There is no need for altcoin investors to wait years and hope that savvy businesspeople will come along and build a quality exchange, or payment processor, or API service. Altcoins are able to very quickly capitalize on the work Bitcoin has done.

Bitcoin businesses, for their part, would be foolish to ignore the money that holders of the top altcoins can bring to their platform. Since these digital currencies don’t have to wait years for new companies to be built to service them, they are able to grow and mature much more quickly than Bitcoin did.

Lawyers and accountants who specialize in Bitcoin don’t have to relearn everything in order to assist customers with other forms of digital currency. Their expertise applies to altcoins just as well as it applies to Bitcoin.

Dash doesn’t have to lobby Congress for friendlier regulation. Neither does Ethereum, or Litecoin, or Zcash, or any of the other hundreds of coins in existence. Bitcoin has already cleared the way, and continues to do so.

Leapfrog

Many developing countries never bothered to build a wireline telephone network. There was no need. By the time they were able to fund such a project, mobile phone technology had already been invented. In this way, the developing world skipped decades of waiting for technological progress, instead advancing quickly to the present state-of-the-art.

The cryptocurrency world is advancing in much the same way. When Bitcoin developers create promising new code, it is quickly copied by eager altcoin developers. This happened recently, when Litecoin adopted Segregated Witness.

The technology was designed for Bitcoin by Bitcoin developers, but was actually deployed on Litecoin’s network before Bitcoin adopted it. Even though Bitcoiners did all the work, Litecoin benefited before Bitcoin did.

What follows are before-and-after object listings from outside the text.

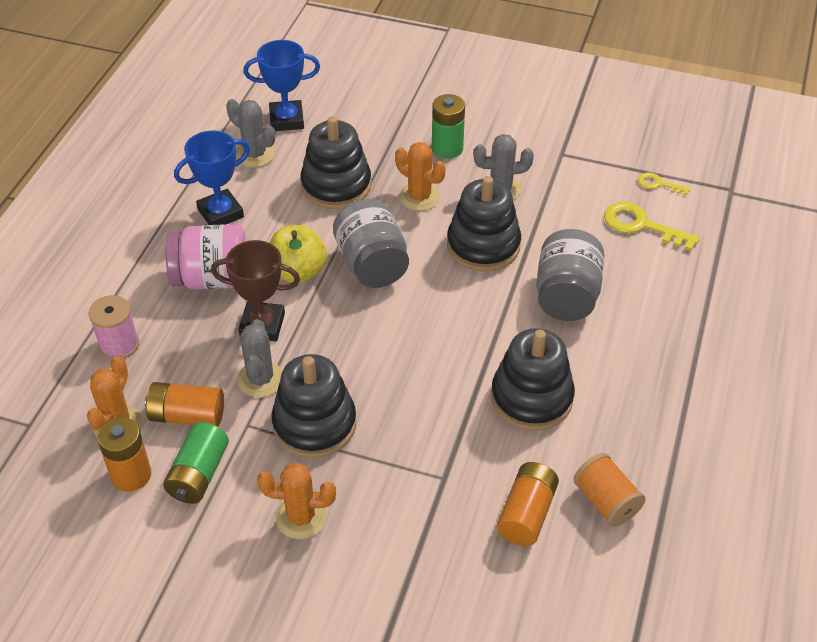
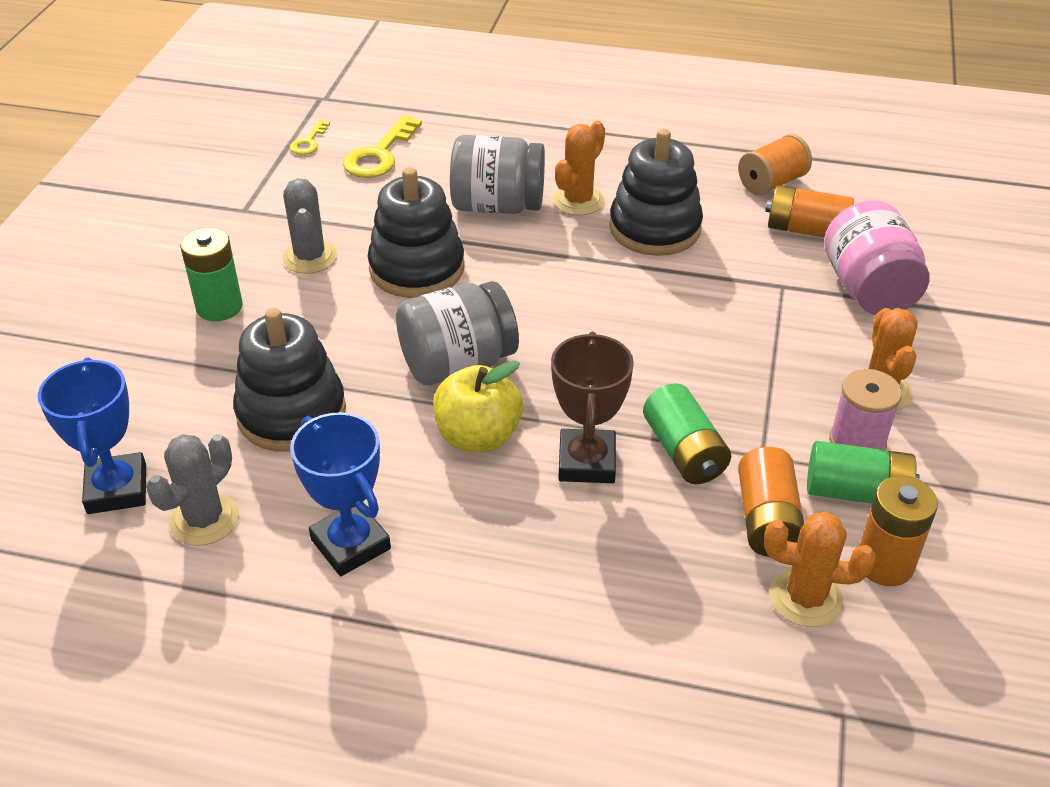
camera: 95 degrees left, 5 degrees down
pink spool [89,295,139,360] -> pink spool moved to [829,369,902,450]
pink jar [166,224,246,289] -> pink jar moved to [824,200,929,315]
grey cactus [237,319,282,398] -> green battery [643,383,731,484]
black stacking toy [271,354,356,458] -> none
orange cactus [395,142,446,211] -> orange cactus moved to [553,121,605,215]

In the meantime, innovative altcoins continue to develop new features that Bitcoin can’t – or won’t – adopt for its own. Bitcoin is too big to take the risks that many altcoins can take. After all, it’s much easier to risk breaking a $100 million network than a $70 billion one.

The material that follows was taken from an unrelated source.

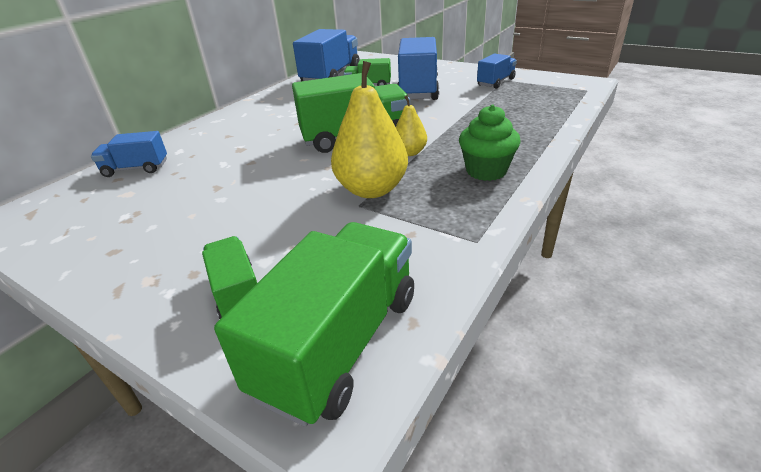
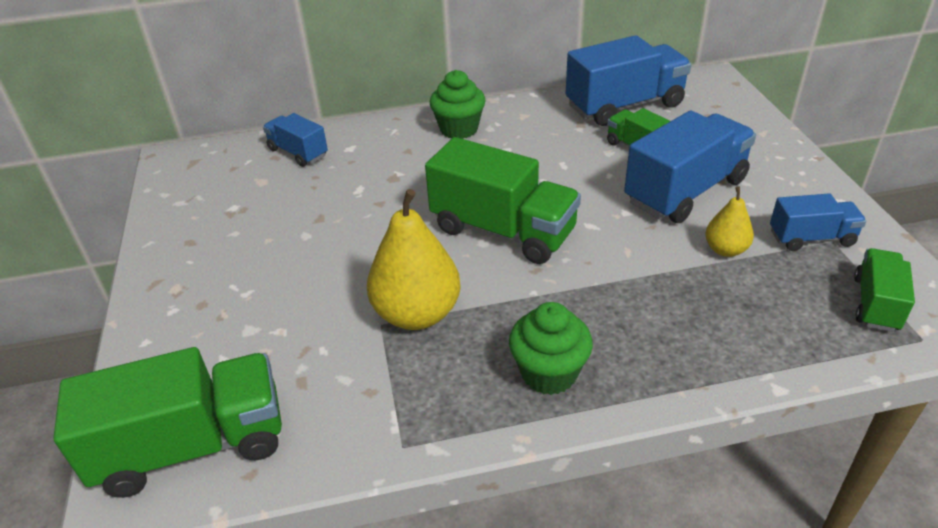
camera: 45 degrees right, 5 degrees up
green truck [202,236,257,319] -> green truck moved to [854,248,915,332]
yellow pear [396,95,427,156] -> yellow pear moved to [705,186,754,257]
none -> green cupcake [430,70,486,139]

Bitcoin’s biggest advantage is branding and network effects. There is no easy way to duplicate that. In every other way, expect altcoins to continue surging ahead as they take advantage of the smooth road Bitcoin has cleared.

Of course, there’s no need for there to be only one successful cryptocurrency. The market is almost certainly large enough for multiple currencies to succeed. In a very real sense, this sharing of code and services could be called “collaboration” rather than “competition.”